RUSSIANS PRODUCING LESS VODKA, MORE WINE. Russian production of vodka fell 1.7 percent during the first seven months of 2008, the National Alcohol Association reports, while wine production rose 8.5 percent and cognac 34.9 percent. Because of imports, however, it is impossible to tell from these figures alone whether Russians are shifting their drinking habits significantly or whether they are using their rising incomes to purchase sometimes higher quality alcoholic beverages from abroad (www.newizv.ru/news/2008-08-14/95982/).
MOSCOW’S CATHEDRAL MOSQUE MARKS 100TH ANNIVERSARY OF OPERATIONS. This year marks the 100th anniversary of Moscow’s Cathedral Mosque, one of the very few in Russia that operated continuously throughout the Soviet period. (It was kept open by the Communist regime for the use of diplomats from Muslim countries.) When it was opened in 1908, there were only some 4,000 Muslims in Moscow. Now, there are more than 2.5 million
NEW BOOK ON CHECHNYA AVAILABLE ONLINE. The Demos Human Rights Center has issued a new book on Chechnya entitled “Chechnya. Life During War” (in Russian). The entire text is available at demos-center.ru/images/kniga_a5_.pdf).
FAR EASTERNERS PROTEST TRANSFER OF ISLANDS TO CHINA. Russians in the Far East continue to object to Moscow’s agreement to hand over to China portions of islands in order to resolve border disputes between the two countries. On August 14, a group organized by the Movement Against Illegal Immigration (DPNI) picketed to complain about that decision and carrying placards saying that Moscow had acted without taking into account the views of the Russian people (www.sobkorr.ru/news/48A41F7C38C91.html).

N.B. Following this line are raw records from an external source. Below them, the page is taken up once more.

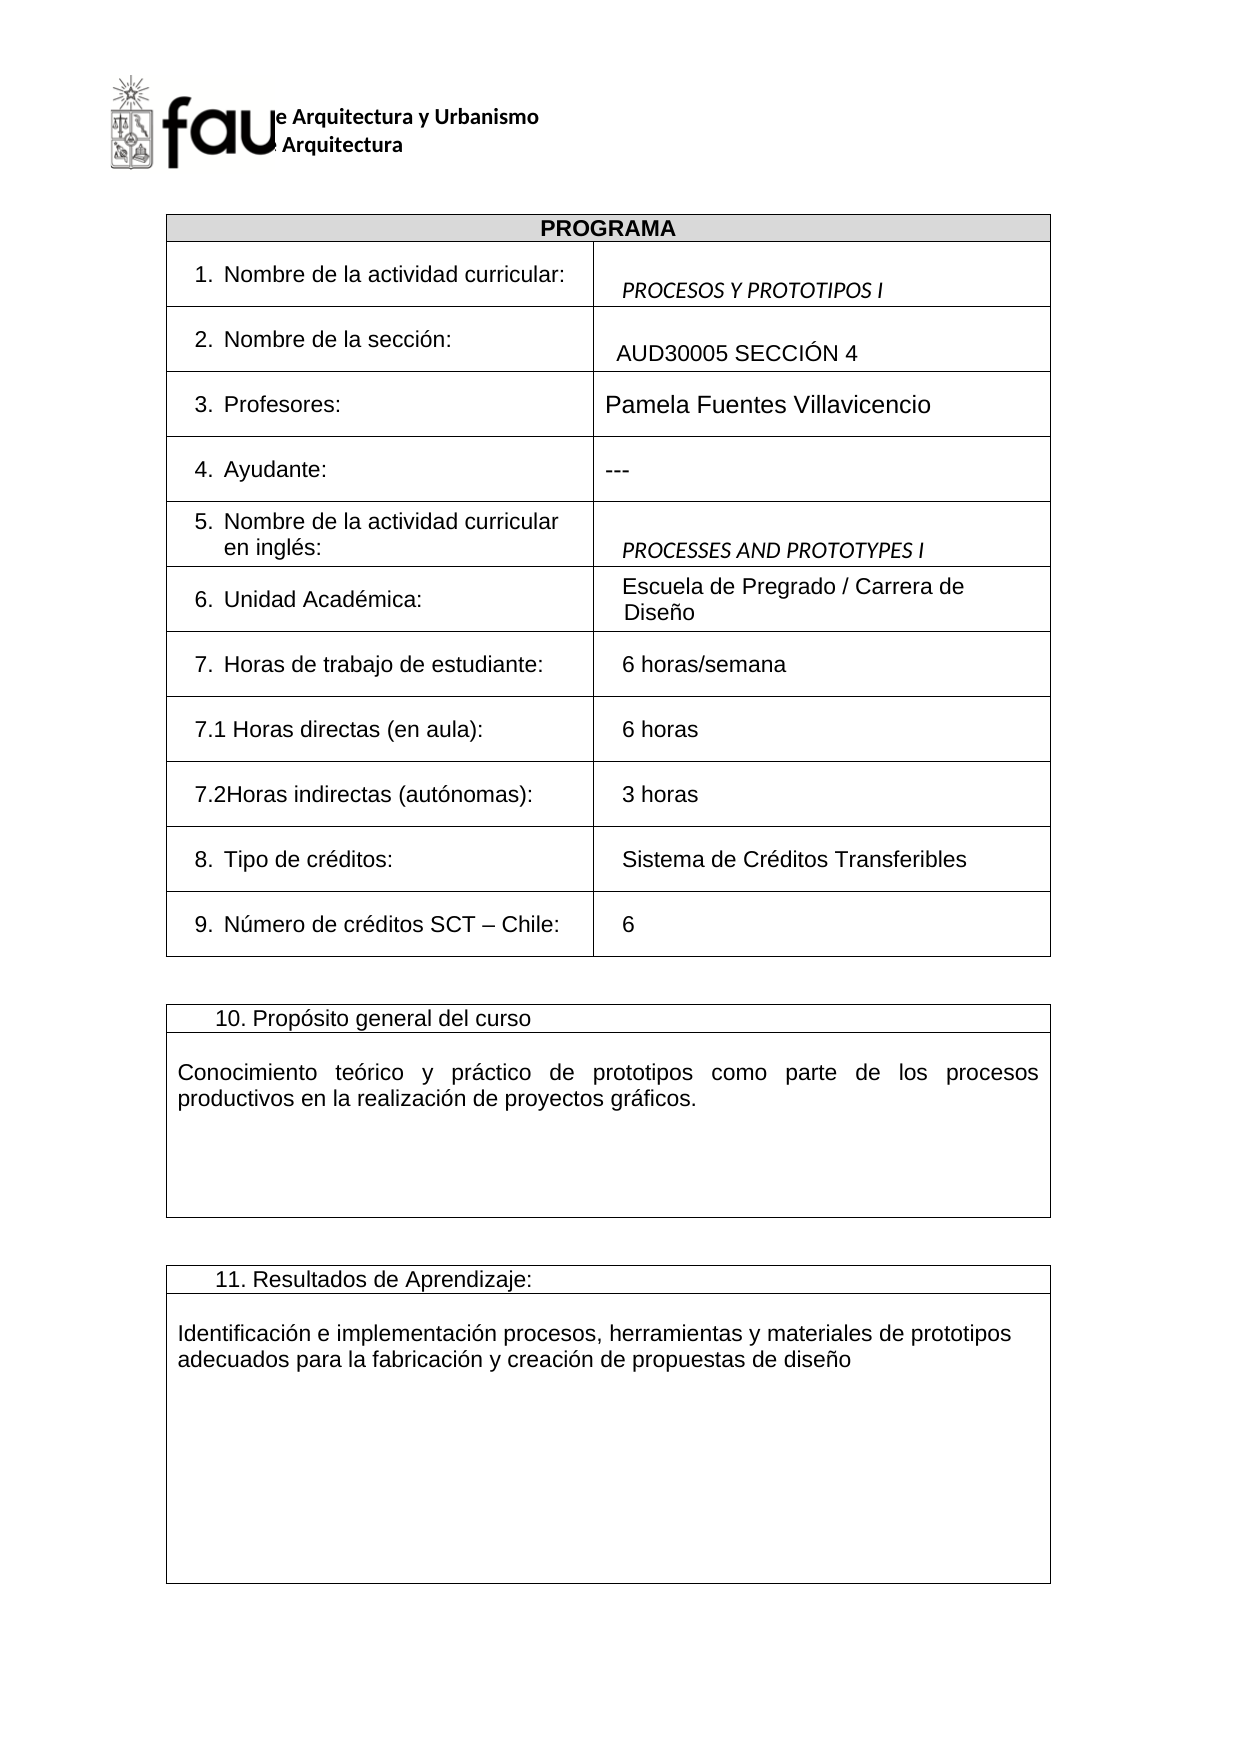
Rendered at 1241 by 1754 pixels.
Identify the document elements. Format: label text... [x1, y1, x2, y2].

table_cell Nombre de la sección: [167, 307, 593, 371]
table_cell Identificación e implementación procesos, herramientas y materiales de prototipos adecuados para la fabricación y creación de propuestas de diseño [167, 1294, 1050, 1583]
table_cell --- [594, 437, 1050, 501]
table_cell Sistema de Créditos Transferibles [594, 827, 1050, 891]
table_cell 7.2Horas indirectas (autónomas): [167, 762, 593, 826]
table_cell [594, 307, 1050, 371]
table_cell [594, 242, 1050, 306]
table_cell Nombre de la actividad curricular en inglés: [167, 502, 593, 566]
table_cell Número de créditos SCT – Chile: [167, 892, 593, 956]
table_header PROGRAMA [167, 215, 1050, 241]
table_cell Profesores: [167, 372, 593, 436]
table_cell Horas de trabajo de estudiante: [167, 632, 593, 696]
table_cell 3 horas [594, 762, 1050, 826]
table_cell Escuela de Pregrado / Carrera de Diseño [594, 567, 1050, 631]
table_cell Pamela Fuentes Villavicencio [594, 372, 1050, 436]
table_cell 7.1 Horas directas (en aula): [167, 697, 593, 761]
table_cell Nombre de la actividad curricular: [167, 242, 593, 306]
table_cell [594, 502, 1050, 566]
picture [109, 75, 275, 172]
table_cell 6 horas [594, 697, 1050, 761]
table_cell 6 [594, 892, 1050, 956]
table_header Resultados de Aprendizaje: [167, 1266, 1050, 1292]
table_header Propósito general del curso [167, 1005, 1050, 1032]
table_cell Conocimiento teórico y práctico de prototipos como parte de los procesos productivos en la realización de proyectos gráficos. [167, 1033, 1050, 1217]
table_cell Tipo de créditos: [167, 827, 593, 891]
table_cell Unidad Académica: [167, 567, 593, 631]
table_cell 6 horas/semana [594, 632, 1050, 696]
table_cell Ayudante: [167, 437, 593, 501]
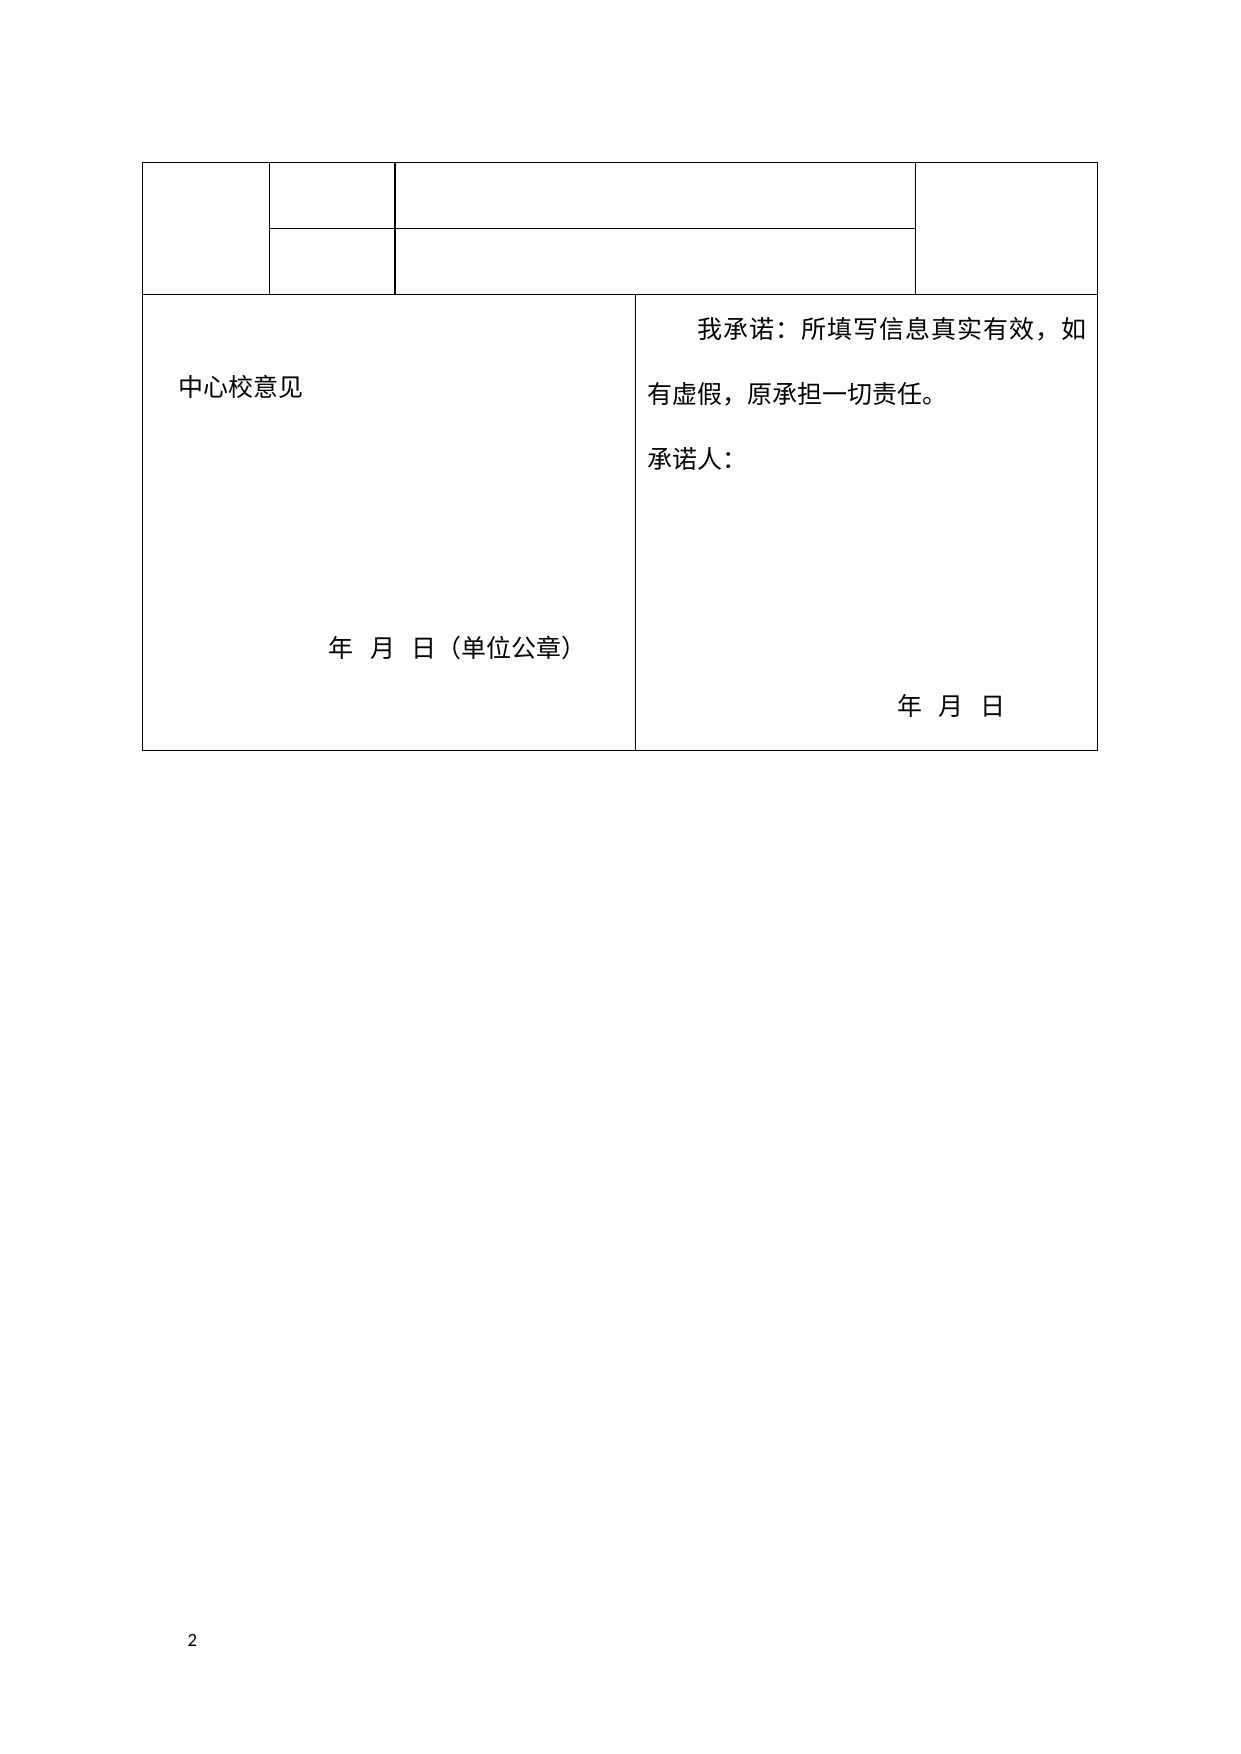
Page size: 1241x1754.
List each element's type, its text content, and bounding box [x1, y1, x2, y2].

table_cell [396, 163, 915, 228]
table_cell 我承诺：所填写信息真实有效，如有虚假，原承担一切责任。 承诺人： 年 月 日 [636, 295, 1097, 750]
table_cell [270, 229, 394, 294]
table_cell 中心校意见 年 月 日（单位公章） [143, 295, 635, 750]
table_cell [396, 229, 915, 294]
table_cell [270, 163, 394, 228]
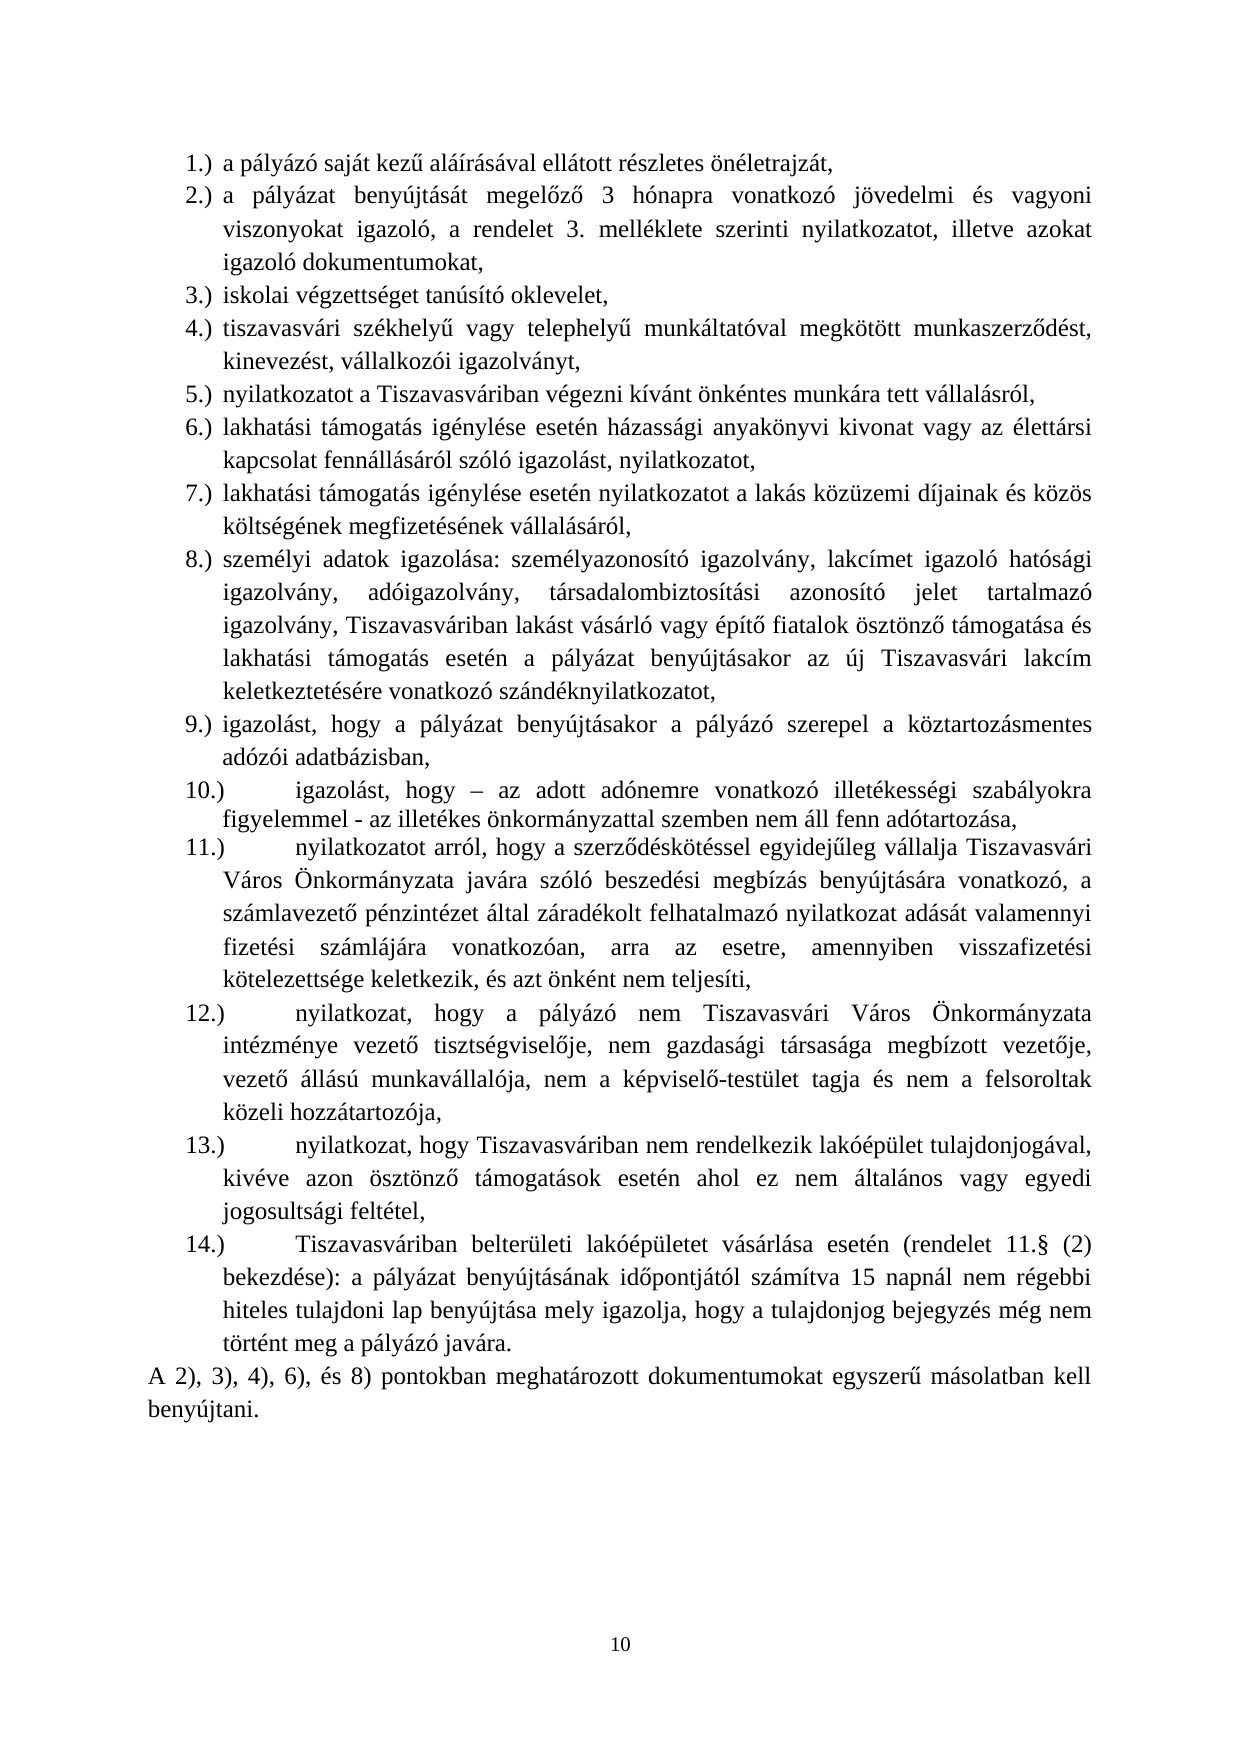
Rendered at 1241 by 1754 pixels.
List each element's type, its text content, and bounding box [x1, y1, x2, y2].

list lakhatási támogatás igénylése esetén házassági anyakönyvi kivonat vagy az élettársi kapcsolat fennállásáról szóló igazolást, nyilatkozatot, [185, 412, 1093, 473]
text A 2), 3), 4), 6), és 8) pontokban meghatározott dokumentumokat egyszerű másolatban kell benyújtani. [148, 1361, 1093, 1423]
list nyilatkozat, hogy Tiszavasváriban nem rendelkezik lakóépület tulajdonjogával, kivéve azon ösztönző támogatások esetén ahol ez nem általános vagy egyedi jogosultsági feltétel, [185, 1130, 1093, 1224]
list iskolai végzettséget tanúsító oklevelet, [185, 280, 1093, 308]
list nyilatkozatot a Tiszavasváriban végezni kívánt önkéntes munkára tett vállalásról, [185, 379, 1093, 407]
list nyilatkozatot arról, hogy a szerződéskötéssel egyidejűleg vállalja Tiszavasvári Város Önkormányzata javára szóló beszedési megbízás benyújtására vonatkozó, a számlavezető pénzintézet által záradékolt felhatalmazó nyilatkozat adását valamennyi fizetési számlájára vonatkozóan, arra az esetre, amennyiben visszafizetési kötelezettsége keletkezik, és azt önként nem teljesíti, [185, 832, 1093, 993]
list igazolást, hogy a pályázat benyújtásakor a pályázó szerepel a köztartozásmentes adózói adatbázisban, [185, 709, 1093, 771]
list igazolást, hogy – az adott adónemre vonatkozó illetékességi szabályokra figyelemmel - az illetékes önkormányzattal szemben nem áll fenn adótartozása, [185, 775, 1093, 832]
list nyilatkozat, hogy a pályázó nem Tiszavasvári Város Önkormányzata intézménye vezető tisztségviselője, nem gazdasági társasága megbízott vezetője, vezető állású munkavállalója, nem a képviselő-testület tagja és nem a felsoroltak közeli hozzátartozója, [185, 998, 1093, 1125]
list személyi adatok igazolása: személyazonosító igazolvány, lakcímet igazoló hatósági igazolvány, adóigazolvány, társadalombiztosítási azonosító jelet tartalmazó igazolvány, Tiszavasváriban lakást vásárló vagy építő fiatalok ösztönző támogatása és lakhatási támogatás esetén a pályázat benyújtásakor az új Tiszavasvári lakcím keletkeztetésére vonatkozó szándéknyilatkozatot, [185, 544, 1093, 705]
list a pályázó saját kezű aláírásával ellátott részletes önéletrajzát, [185, 148, 1093, 176]
list a pályázat benyújtását megelőző 3 hónapra vonatkozó jövedelmi és vagyoni viszonyokat igazoló, a rendelet 3. melléklete szerinti nyilatkozatot, illetve azokat igazoló dokumentumokat, [185, 181, 1093, 275]
list Tiszavasváriban belterületi lakóépületet vásárlása esetén (rendelet 11.§ (2) bekezdése): a pályázat benyújtásának időpontjától számítva 15 napnál nem régebbi hiteles tulajdoni lap benyújtása mely igazolja, hogy a tulajdonjog bejegyzés még nem történt meg a pályázó javára. [185, 1229, 1093, 1357]
list lakhatási támogatás igénylése esetén nyilatkozatot a lakás közüzemi díjainak és közös költségének megfizetésének vállalásáról, [185, 478, 1093, 539]
list tiszavasvári székhelyű vagy telephelyű munkáltatóval megkötött munkaszerződést, kinevezést, vállalkozói igazolványt, [185, 313, 1093, 374]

CHINA CLOSES BORDER WITH KYRGYZSTAN DURING OLYMPICS. Apparently concerned that Muslim groups in Xinjiang might get support from Central Asian groups, Beijing closed the Chinese border with Kyrgyzstan for the period of the Olympic Games. The border is to reopen once those competitions are over (www.easttime.ru/news/1/4/676.html).
RUSSIANS DEMONSTRATE FOR TIBETAN INDEPENDENCE. On the day of the opening of the Olympic Games in Beijing, small groups of Russians in St. Petersburg and Moscow demonstrated in favor of independence for Tibet, actions that paralleled those in Minsk, Kyiv, Warsaw and Vilnius. (www.ingria.info/?lenta&news_action=show_news&news_id=4129).